After reading the entries below, report how many lines have the string "into" in them, giving the number alone.

Stored data
§

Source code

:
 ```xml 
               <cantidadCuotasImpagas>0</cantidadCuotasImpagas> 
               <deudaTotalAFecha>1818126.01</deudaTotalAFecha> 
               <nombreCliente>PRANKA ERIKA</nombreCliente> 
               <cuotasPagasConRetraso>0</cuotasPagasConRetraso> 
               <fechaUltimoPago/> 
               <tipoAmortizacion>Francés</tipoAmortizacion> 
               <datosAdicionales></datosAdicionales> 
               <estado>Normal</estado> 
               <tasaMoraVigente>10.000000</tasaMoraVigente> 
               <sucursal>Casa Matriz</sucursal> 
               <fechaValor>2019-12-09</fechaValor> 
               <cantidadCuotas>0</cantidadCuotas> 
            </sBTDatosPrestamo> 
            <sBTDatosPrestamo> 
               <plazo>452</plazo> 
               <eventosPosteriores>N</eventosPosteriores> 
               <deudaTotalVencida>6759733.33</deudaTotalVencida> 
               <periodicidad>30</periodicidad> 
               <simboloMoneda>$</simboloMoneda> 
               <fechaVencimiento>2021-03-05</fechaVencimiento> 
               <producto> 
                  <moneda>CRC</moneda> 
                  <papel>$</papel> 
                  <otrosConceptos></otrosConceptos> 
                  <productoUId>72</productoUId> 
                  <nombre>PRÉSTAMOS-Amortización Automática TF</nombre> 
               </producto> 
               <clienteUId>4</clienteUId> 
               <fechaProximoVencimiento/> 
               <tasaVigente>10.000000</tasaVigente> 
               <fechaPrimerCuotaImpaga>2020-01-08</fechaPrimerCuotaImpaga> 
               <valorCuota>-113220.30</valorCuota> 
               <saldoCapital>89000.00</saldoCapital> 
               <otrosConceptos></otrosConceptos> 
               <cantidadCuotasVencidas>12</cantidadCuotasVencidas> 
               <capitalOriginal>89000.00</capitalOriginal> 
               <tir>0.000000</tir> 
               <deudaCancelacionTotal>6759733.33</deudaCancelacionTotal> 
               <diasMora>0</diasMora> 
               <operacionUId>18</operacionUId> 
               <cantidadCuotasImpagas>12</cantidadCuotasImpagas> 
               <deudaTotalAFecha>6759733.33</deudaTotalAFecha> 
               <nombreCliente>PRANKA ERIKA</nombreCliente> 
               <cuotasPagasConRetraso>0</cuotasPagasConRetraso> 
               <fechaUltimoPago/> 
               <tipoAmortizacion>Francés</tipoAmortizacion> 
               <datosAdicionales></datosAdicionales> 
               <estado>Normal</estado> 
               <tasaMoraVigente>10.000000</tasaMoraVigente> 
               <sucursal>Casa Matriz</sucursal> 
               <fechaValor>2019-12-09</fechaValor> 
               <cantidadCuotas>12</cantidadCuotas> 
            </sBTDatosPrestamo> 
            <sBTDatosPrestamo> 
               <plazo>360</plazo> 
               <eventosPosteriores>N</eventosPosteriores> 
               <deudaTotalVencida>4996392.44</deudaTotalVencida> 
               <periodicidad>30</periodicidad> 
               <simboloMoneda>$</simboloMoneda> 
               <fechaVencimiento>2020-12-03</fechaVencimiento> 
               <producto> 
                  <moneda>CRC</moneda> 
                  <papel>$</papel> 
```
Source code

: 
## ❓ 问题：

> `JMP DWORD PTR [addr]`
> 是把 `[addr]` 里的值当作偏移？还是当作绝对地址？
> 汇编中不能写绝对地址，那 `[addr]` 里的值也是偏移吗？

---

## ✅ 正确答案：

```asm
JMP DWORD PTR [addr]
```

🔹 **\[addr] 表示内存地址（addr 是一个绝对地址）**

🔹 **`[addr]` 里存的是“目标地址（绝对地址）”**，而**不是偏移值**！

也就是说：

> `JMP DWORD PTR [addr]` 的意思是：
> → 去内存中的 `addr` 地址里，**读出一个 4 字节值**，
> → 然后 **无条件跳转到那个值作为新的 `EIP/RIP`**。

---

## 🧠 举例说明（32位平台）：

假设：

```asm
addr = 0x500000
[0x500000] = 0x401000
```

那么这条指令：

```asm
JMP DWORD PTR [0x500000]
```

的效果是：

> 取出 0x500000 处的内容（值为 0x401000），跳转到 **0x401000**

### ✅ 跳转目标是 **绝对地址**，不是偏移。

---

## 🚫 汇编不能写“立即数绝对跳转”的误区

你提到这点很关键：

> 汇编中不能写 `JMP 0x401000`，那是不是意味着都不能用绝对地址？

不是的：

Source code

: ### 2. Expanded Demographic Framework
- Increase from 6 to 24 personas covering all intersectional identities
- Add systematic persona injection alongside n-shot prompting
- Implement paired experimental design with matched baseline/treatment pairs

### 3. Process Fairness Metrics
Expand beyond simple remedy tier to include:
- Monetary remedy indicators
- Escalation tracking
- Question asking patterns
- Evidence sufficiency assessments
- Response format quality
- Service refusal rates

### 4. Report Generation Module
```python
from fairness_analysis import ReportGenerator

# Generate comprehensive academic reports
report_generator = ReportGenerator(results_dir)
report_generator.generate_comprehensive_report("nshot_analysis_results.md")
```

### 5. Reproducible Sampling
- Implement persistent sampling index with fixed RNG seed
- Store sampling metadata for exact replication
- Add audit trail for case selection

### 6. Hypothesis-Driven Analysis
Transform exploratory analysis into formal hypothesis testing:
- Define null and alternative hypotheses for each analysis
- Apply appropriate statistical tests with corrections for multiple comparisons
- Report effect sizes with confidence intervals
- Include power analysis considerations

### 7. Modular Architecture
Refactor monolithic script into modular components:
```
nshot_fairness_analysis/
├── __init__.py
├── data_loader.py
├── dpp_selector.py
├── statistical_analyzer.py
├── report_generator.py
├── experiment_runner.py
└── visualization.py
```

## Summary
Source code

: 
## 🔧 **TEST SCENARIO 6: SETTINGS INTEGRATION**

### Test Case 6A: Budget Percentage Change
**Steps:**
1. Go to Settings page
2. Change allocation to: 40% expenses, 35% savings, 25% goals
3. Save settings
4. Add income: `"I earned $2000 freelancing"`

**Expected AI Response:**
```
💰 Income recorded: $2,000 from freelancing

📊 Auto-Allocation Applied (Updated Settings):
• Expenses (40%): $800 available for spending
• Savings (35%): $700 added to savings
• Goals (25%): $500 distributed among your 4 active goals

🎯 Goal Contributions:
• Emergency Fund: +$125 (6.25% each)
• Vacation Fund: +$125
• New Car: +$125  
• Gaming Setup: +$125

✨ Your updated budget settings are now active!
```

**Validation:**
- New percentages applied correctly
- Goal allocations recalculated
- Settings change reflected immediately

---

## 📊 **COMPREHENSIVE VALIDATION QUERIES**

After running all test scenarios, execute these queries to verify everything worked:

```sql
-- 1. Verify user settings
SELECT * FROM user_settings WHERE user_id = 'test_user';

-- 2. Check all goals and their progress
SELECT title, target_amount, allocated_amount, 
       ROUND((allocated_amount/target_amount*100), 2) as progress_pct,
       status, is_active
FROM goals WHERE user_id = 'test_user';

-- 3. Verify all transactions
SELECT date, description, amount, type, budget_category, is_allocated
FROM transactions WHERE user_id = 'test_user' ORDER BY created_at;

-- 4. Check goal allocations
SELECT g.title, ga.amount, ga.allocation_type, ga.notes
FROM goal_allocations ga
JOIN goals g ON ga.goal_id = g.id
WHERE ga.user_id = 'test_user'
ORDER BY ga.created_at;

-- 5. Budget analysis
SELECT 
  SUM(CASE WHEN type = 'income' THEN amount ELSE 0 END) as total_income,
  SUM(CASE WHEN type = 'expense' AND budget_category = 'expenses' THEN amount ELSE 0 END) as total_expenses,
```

§

◆ **Answer for this exercise**: 2